(Saved entries)
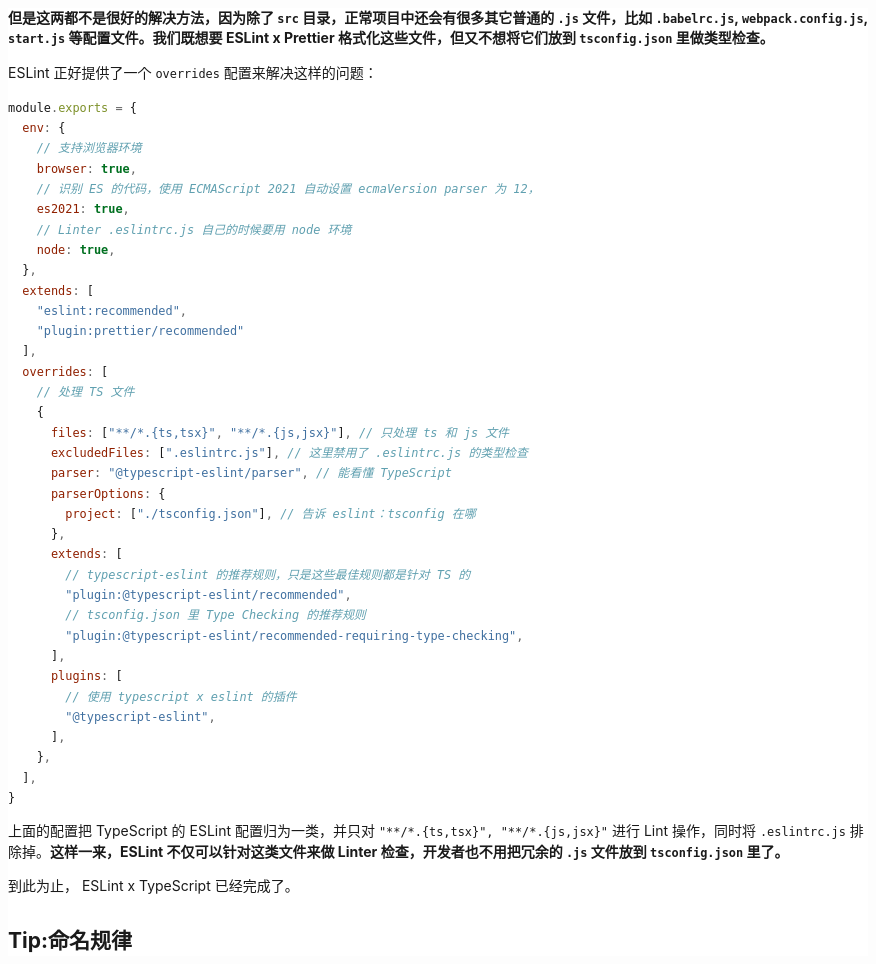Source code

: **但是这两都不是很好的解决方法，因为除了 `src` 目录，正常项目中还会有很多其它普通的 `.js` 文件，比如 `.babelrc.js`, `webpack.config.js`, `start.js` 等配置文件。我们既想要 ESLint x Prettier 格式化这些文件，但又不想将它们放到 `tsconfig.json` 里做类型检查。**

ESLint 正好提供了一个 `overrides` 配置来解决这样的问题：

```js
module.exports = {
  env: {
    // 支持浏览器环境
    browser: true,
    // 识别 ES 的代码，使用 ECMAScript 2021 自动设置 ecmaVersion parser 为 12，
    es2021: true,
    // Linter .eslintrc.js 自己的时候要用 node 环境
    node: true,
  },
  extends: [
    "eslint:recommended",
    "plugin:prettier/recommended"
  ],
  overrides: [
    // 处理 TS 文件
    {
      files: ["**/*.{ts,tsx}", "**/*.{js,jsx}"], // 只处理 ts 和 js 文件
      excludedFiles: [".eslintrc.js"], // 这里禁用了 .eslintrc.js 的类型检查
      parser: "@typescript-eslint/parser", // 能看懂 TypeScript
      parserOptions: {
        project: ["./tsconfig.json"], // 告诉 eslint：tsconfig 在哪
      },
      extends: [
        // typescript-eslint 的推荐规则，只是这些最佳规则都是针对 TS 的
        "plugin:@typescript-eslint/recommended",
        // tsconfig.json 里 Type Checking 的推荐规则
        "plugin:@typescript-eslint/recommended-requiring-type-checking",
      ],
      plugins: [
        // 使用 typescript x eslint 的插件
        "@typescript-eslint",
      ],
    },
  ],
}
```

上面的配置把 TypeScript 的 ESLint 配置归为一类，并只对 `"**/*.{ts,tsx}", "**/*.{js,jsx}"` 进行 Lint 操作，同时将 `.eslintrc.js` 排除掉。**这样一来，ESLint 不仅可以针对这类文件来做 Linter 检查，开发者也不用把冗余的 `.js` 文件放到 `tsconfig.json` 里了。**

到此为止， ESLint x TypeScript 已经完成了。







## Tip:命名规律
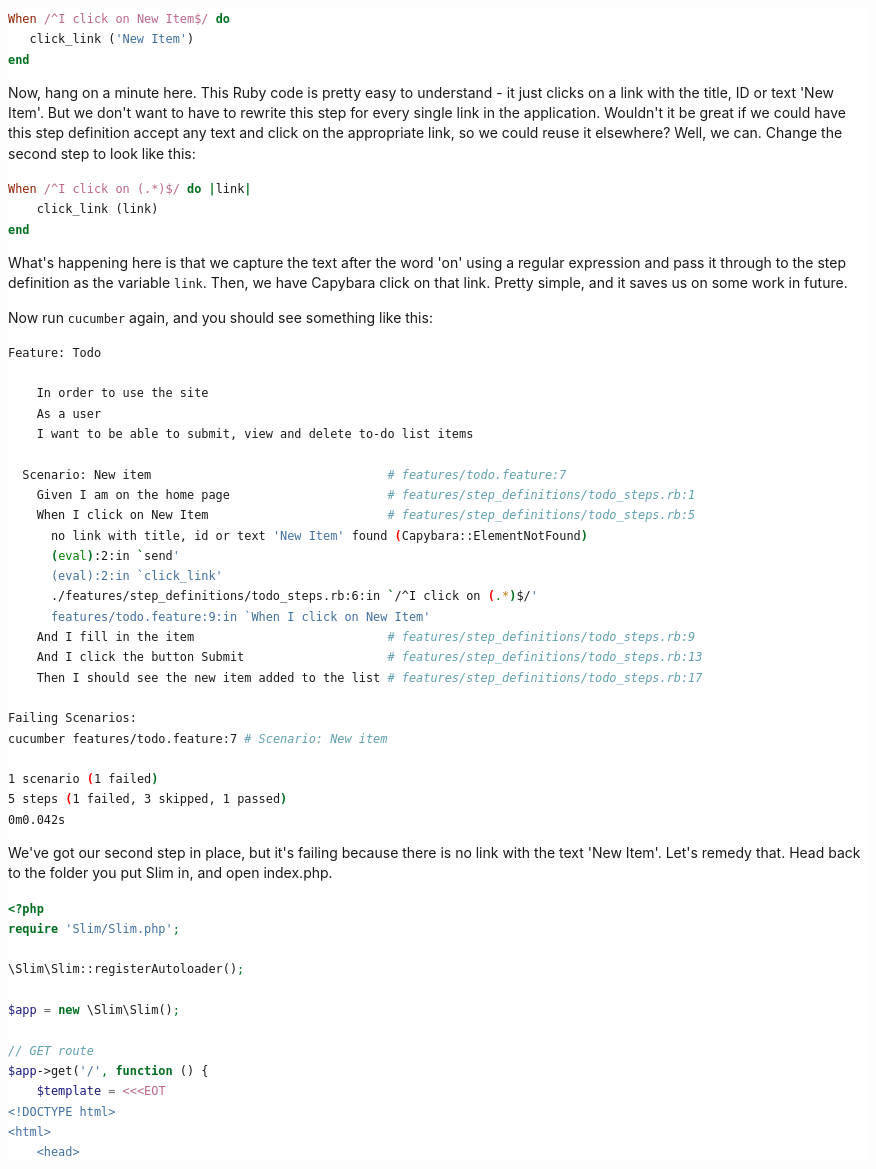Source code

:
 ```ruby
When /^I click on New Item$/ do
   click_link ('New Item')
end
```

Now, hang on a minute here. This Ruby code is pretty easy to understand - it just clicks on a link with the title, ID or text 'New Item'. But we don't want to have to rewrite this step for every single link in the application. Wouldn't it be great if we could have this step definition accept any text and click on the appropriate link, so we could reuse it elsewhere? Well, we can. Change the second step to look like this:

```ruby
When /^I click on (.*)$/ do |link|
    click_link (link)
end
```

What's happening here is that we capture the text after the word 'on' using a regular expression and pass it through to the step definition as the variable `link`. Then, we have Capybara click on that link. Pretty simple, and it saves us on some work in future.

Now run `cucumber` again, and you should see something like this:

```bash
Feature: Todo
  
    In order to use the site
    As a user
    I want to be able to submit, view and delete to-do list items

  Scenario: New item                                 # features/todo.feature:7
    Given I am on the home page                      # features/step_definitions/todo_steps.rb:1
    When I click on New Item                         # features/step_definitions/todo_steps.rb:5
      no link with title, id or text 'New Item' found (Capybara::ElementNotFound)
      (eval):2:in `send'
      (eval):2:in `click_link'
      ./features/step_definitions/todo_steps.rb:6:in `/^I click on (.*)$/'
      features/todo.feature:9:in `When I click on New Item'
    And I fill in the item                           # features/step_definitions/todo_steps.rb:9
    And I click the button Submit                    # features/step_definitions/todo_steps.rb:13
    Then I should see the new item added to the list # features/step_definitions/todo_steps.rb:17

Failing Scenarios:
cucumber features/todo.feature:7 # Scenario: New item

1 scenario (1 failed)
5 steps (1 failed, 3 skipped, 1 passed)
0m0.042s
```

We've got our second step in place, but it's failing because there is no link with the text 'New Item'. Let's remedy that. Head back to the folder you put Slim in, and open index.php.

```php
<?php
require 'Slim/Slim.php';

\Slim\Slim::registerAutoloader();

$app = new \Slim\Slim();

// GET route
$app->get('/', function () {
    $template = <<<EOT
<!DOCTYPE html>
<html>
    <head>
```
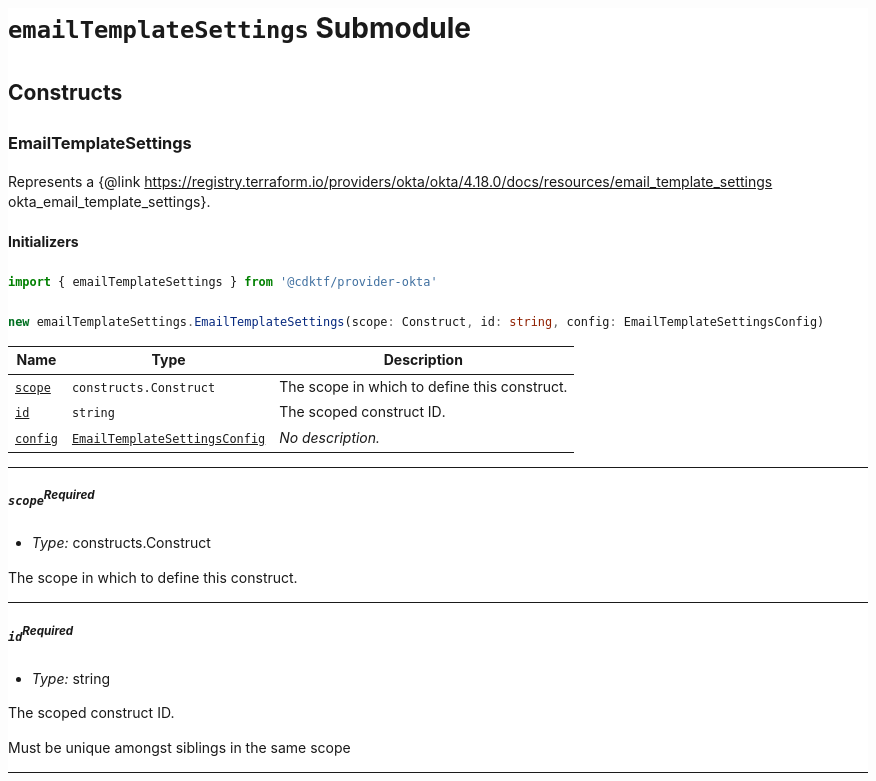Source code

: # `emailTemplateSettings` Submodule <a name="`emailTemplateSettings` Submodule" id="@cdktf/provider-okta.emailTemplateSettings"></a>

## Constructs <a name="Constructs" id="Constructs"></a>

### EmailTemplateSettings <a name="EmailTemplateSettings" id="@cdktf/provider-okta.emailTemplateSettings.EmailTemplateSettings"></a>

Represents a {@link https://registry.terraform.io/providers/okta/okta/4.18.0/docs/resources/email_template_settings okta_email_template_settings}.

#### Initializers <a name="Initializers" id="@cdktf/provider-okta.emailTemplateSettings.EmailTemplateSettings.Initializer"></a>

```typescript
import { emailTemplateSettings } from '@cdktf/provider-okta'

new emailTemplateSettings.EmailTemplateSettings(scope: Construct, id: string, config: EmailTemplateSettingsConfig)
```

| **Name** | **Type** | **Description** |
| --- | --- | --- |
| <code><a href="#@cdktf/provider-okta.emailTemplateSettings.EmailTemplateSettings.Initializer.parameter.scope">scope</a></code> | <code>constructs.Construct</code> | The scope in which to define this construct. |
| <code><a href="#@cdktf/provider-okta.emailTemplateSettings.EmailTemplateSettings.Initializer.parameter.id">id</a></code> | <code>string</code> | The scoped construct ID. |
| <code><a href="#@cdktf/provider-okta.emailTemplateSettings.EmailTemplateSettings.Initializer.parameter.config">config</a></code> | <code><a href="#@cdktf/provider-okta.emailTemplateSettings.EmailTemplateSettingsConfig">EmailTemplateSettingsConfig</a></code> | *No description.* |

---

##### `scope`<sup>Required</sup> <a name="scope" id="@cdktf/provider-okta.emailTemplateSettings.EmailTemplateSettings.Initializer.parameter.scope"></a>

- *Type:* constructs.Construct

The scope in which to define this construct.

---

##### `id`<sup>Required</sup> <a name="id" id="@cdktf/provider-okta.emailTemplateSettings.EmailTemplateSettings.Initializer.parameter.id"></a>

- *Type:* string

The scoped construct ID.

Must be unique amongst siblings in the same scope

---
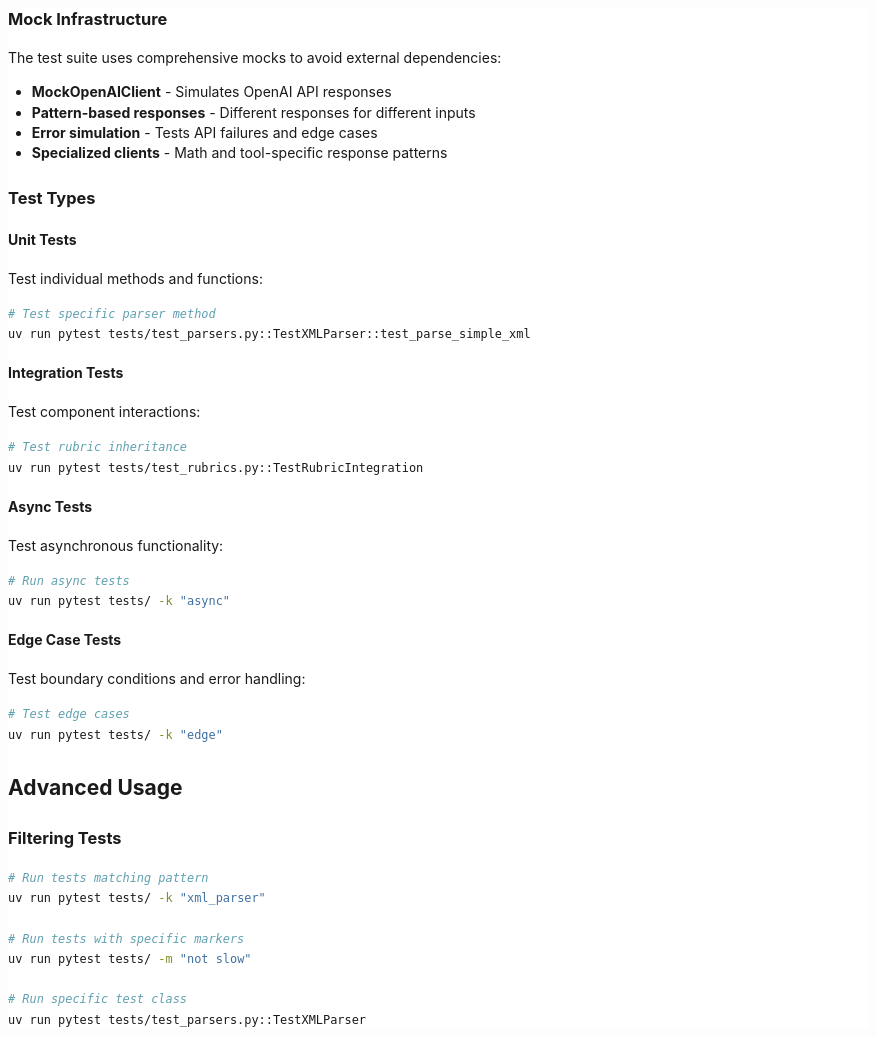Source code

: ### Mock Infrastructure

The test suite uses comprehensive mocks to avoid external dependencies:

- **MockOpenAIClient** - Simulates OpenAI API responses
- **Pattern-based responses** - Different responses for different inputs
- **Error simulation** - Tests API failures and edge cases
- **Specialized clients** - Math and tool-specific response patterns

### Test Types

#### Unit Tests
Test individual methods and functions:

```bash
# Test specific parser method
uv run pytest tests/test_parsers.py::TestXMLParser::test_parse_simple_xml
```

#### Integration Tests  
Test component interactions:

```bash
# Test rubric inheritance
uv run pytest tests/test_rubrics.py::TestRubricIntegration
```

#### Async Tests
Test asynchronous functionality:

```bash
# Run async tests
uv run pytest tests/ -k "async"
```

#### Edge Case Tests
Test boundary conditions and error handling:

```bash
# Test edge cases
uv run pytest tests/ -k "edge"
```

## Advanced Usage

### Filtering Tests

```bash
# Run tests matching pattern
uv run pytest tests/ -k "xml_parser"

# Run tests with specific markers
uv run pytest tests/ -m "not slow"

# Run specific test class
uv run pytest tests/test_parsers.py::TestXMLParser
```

Problem details → Wherever the word "Linter" turns up in a line of the entries above, copy that line.

Task output →
    // Linter .eslintrc.js 自己的时候要用 node 环境
上面的配置把 TypeScript 的 ESLint 配置归为一类，并只对 `"**/*.{ts,tsx}", "**/*.{js,jsx}"` 进行 Lint 操作，同时将 `.eslintrc.js` 排除掉。**这样一来，ESLint 不仅可以针对这类文件来做 Linter 检查，开发者也不用把冗余的 `.js` 文件放到 `tsconfig.json` 里了。**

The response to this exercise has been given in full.